DATA SUPPLIED
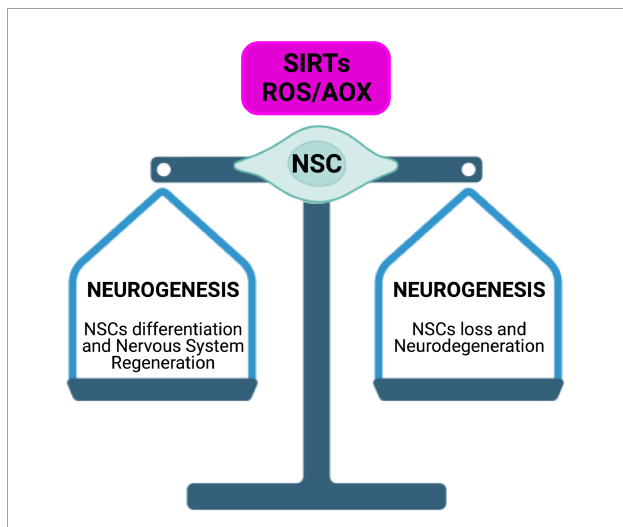
FIGURE9 Energy metabolism regulation in NSCs fate determination. Imbalance of redox cellular homeostasis, can affect SIRTs expression levels and activity, leading to a modulation of the balance between stem cell quiescence, self-renewal, and differentiation.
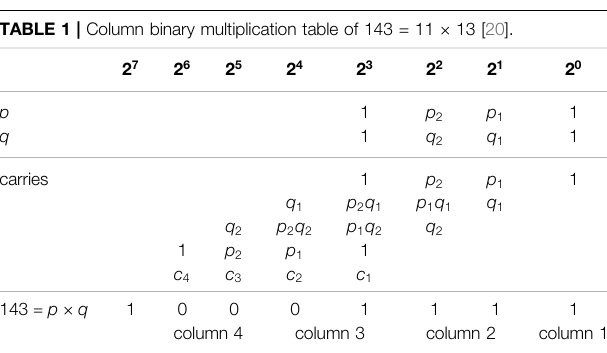
TABLE 1 | Column binary multiplication table of 143 = 11 × 13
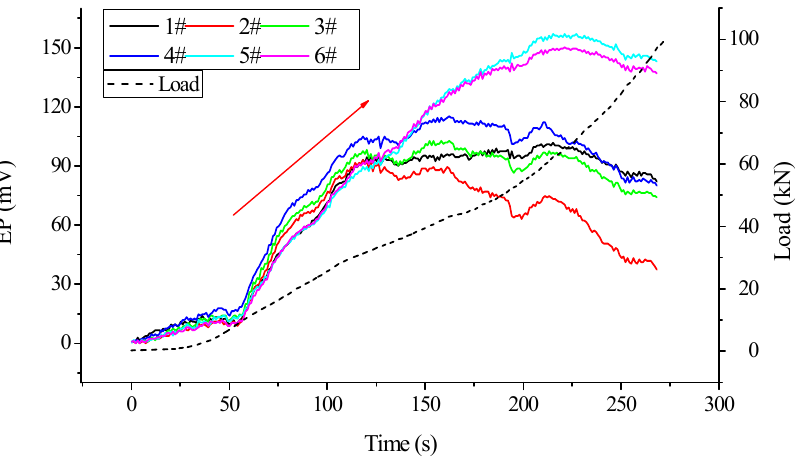
Figure 9. Experimental results of EP response on the concrete specimen under uniaxial compression.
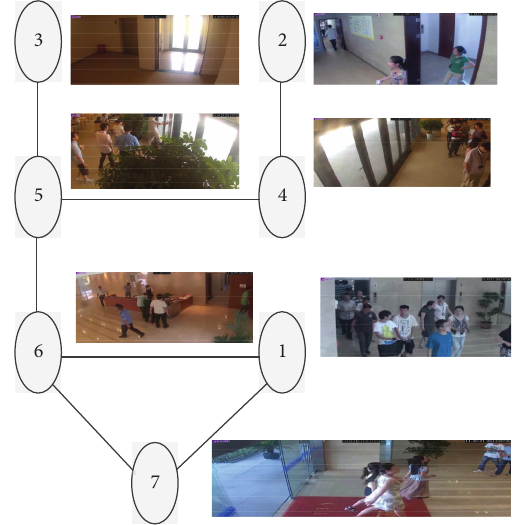
Figure 1: Camera topology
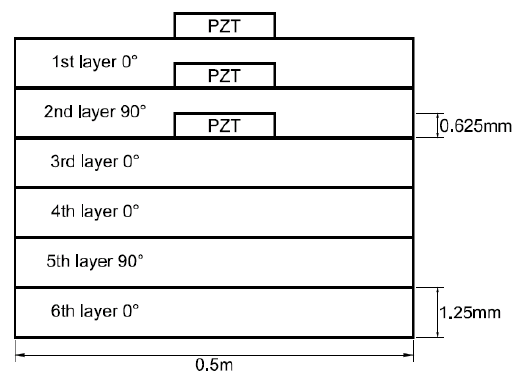
Figure 12. PZT actuators surface bonded, embedded in the first and second layers of the composite laminate.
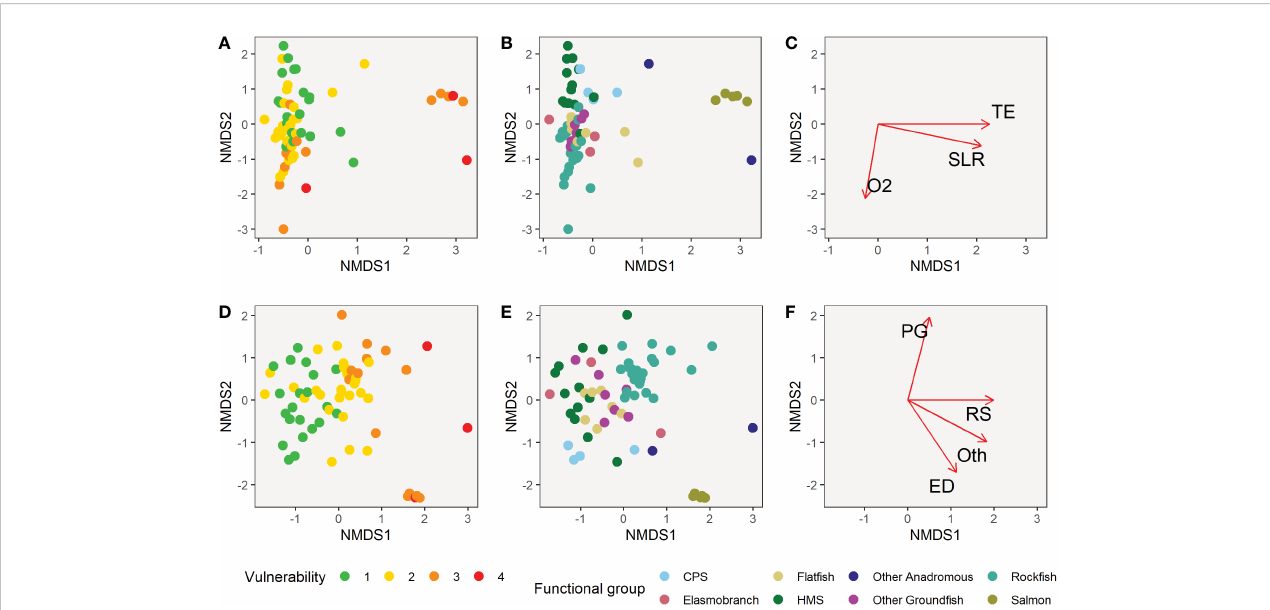
FIGURE 6 Non-metric multidimensional scaling (NMDS) plots showing the position of each of the 64 species relative to the two NMDS axes for climate exposure (A – C) and biological sensitivity (D – F) . Panels (A) and (D) are color-coded by the species vulnerability scores, showing association between vulnerability and NMDS axis scores. Panels (B) and (E) are color-coded by functional group, showing that these groups tend to cluster along the NMDS axes. The correlation between the climate factors and the NMDS axes are represented by the length of the arrows in panel (C) and the correlation between the biological sensitivity attributes and the NMDS axes are represented by the length of the arrows in panel (F) . Only factors with signi fi cant correlations with either NMDS axis are displayed these panels. Abbreviations for strongly correlated factors include population growth rate (PG), reproductive strategy (RS), early life history dispersal (ED), other (Oth), air temperature (TE), sea level rise (SLR), dissolved oxygen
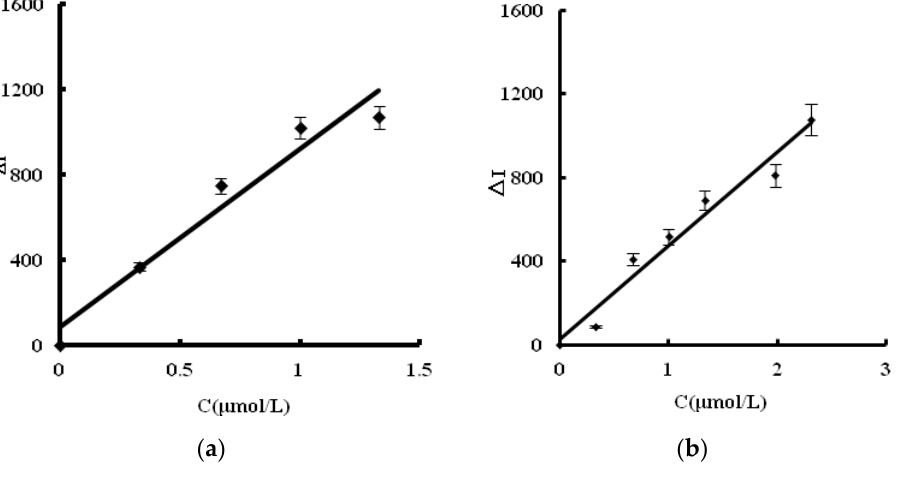
Figure 5. SERS working curve. ( a ) C 60 ; ( b ) C 60 OH . Table 1. Comparison of analytical methods for determination of SO 42+ .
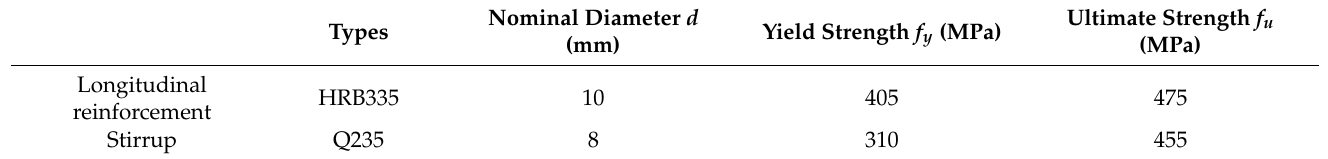
Table 2. Material properties of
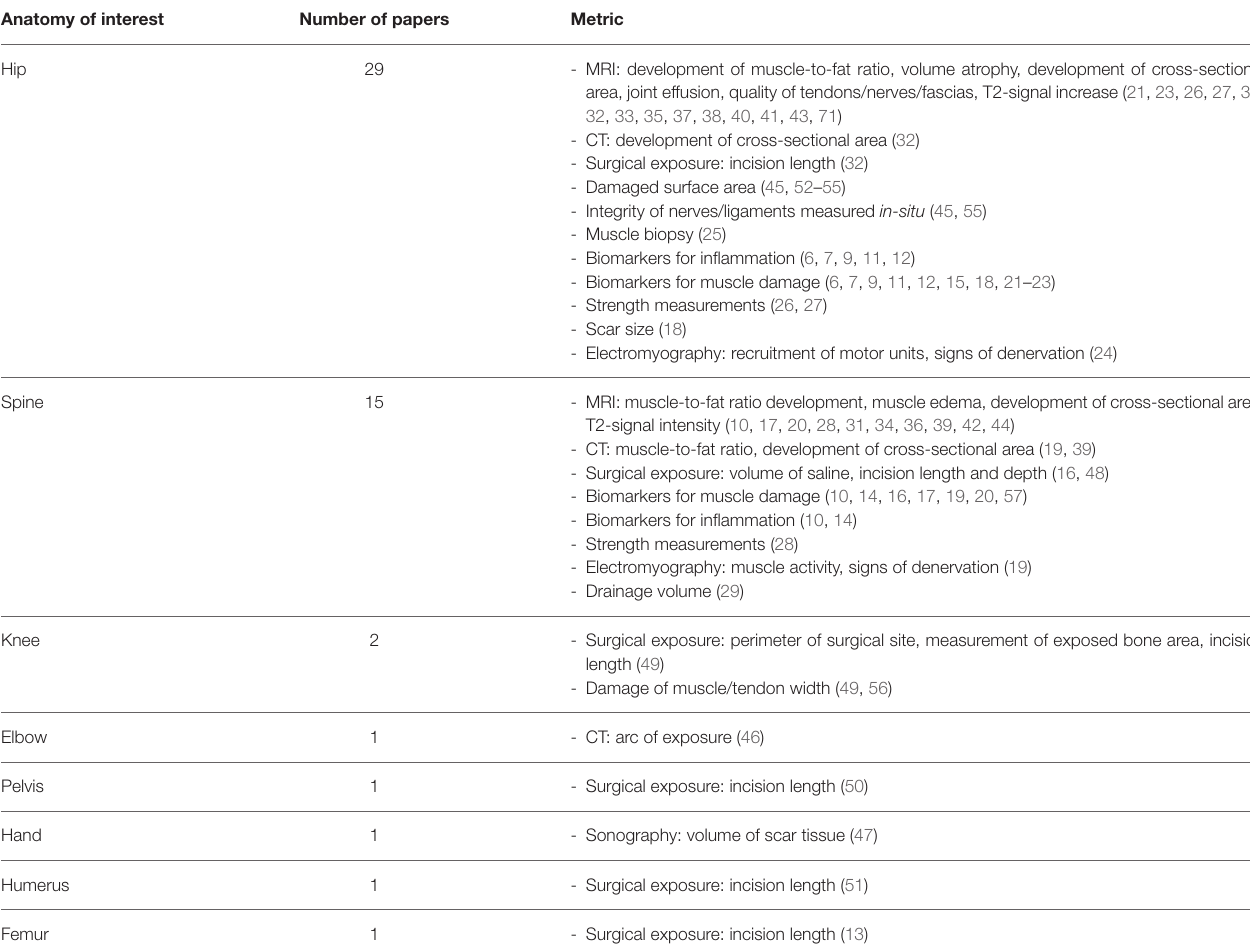
TABLE 3 | A breakdown of the reviewed metrics based on the underlying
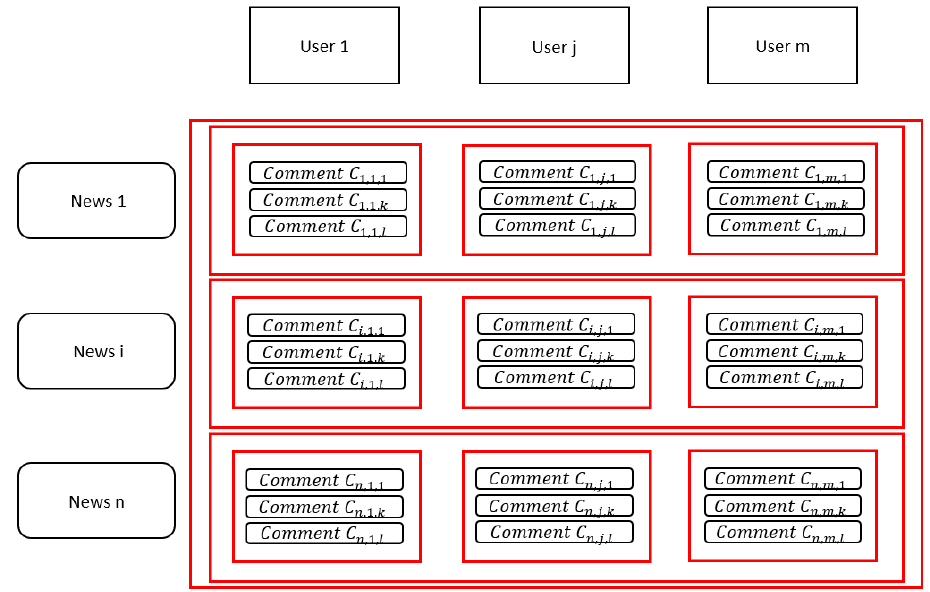
Figure 4. Method to evaluate similarity of each user’s comments to other users’ comments .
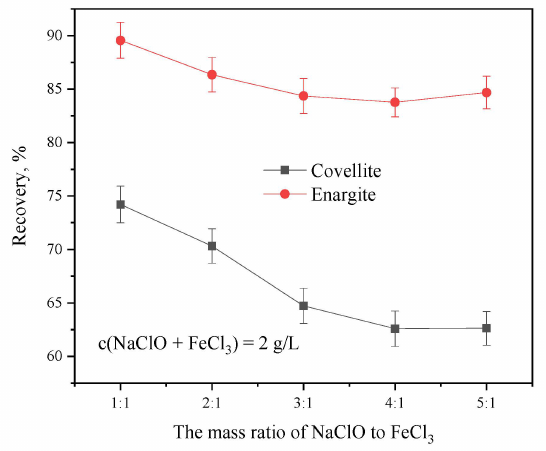
Figure 4. Separation efficiency as a function of the mass ratios of NaClO to FeCl 3 at pH =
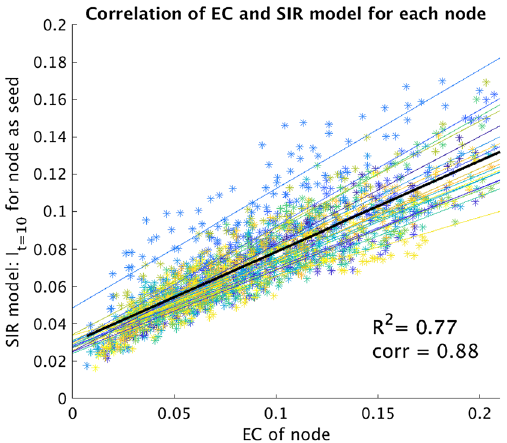
Figure 7. Correlation of the nodal EC with the SIR model for all patients. The EC was calculated for each of the 92 nodes in the structural network. For the SIR model, each node was activated separately at the start (only one seed) and the number of active nodes at time 10 (I t=10 ) was averaged over 10,000 runs. The correlation was measured independently for each patient (thin coloured lines); on average the Pearson’s correlation coefficient was 0.95 ± 0.02. When considering all data points together, the correlation decreased to 0.88 but was still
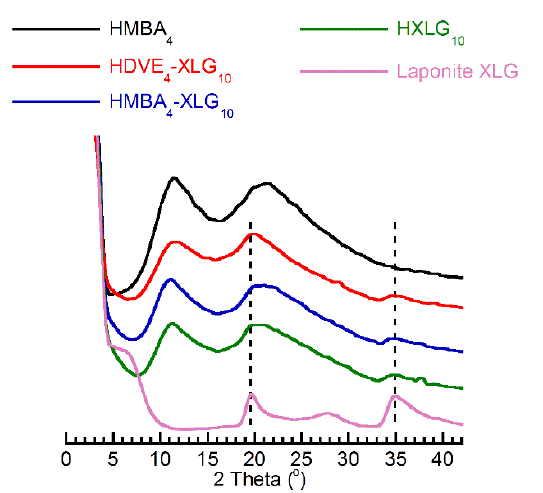
Figure 6. XRD diffractograms of NC hydrogels in comparison with Laponite XLG and the PNVP matrix.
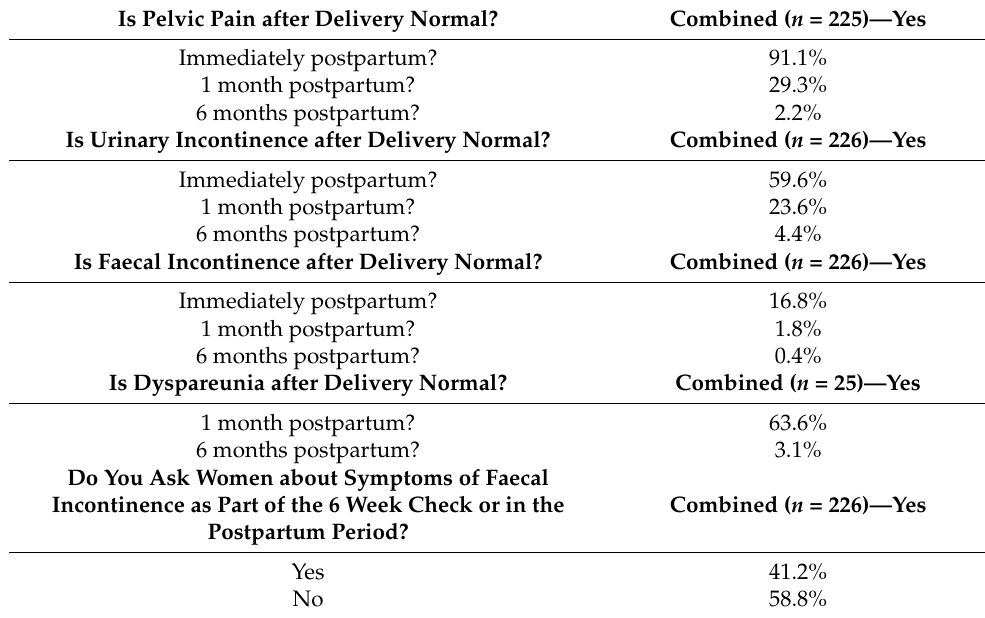
Table 4. Recognition of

EXERCISE BRIEF
Repeat each entry above exactly. Omit the pictures.

RESULT FOR THIS TASK
FIGURE9 Energy metabolism regulation in NSCs fate determination. Imbalance of redox cellular homeostasis, can affect SIRTs expression levels and activity, leading to a modulation of the balance between stem cell quiescence, self-renewal, and differentiation.
TABLE 1 | Column binary multiplication table of 143 = 11 × 13
Figure 9. Experimental results of EP response on the concrete specimen under uniaxial compression.
Figure 1: Camera topology
Figure 12. PZT actuators surface bonded, embedded in the first and second layers of the composite laminate.
FIGURE 6 Non-metric multidimensional scaling (NMDS) plots showing the position of each of the 64 species relative to the two NMDS axes for climate exposure (A – C) and biological sensitivity (D – F) . Panels (A) and (D) are color-coded by the species vulnerability scores, showing association between vulnerability and NMDS axis scores. Panels (B) and (E) are color-coded by functional group, showing that these groups tend to cluster along the NMDS axes. The correlation between the climate factors and the NMDS axes are represented by the length of the arrows in panel (C) and the correlation between the biological sensitivity attributes and the NMDS axes are represented by the length of the arrows in panel (F) . Only factors with signi fi cant correlations with either NMDS axis are displayed these panels. Abbreviations for strongly correlated factors include population growth rate (PG), reproductive strategy (RS), early life history dispersal (ED), other (Oth), air temperature (TE), sea level rise (SLR), dissolved oxygen
Figure 5. SERS working curve. ( a ) C 60 ; ( b ) C 60 OH . Table 1. Comparison of analytical methods for determination of SO 42+ .
Table 2. Material properties of
TABLE 3 | A breakdown of the reviewed metrics based on the underlying
Figure 4. Method to evaluate similarity of each user’s comments to other users’ comments .
Figure 4. Separation efficiency as a function of the mass ratios of NaClO to FeCl 3 at pH =
Figure 7. Correlation of the nodal EC with the SIR model for all patients. The EC was calculated for each of the 92 nodes in the structural network. For the SIR model, each node was activated separately at the start (only one seed) and the number of active nodes at time 10 (I t=10 ) was averaged over 10,000 runs. The correlation was measured independently for each patient (thin coloured lines); on average the Pearson’s correlation coefficient was 0.95 ± 0.02. When considering all data points together, the correlation decreased to 0.88 but was still
Figure 6. XRD diffractograms of NC hydrogels in comparison with Laponite XLG and the PNVP matrix.
Table 4. Recognition of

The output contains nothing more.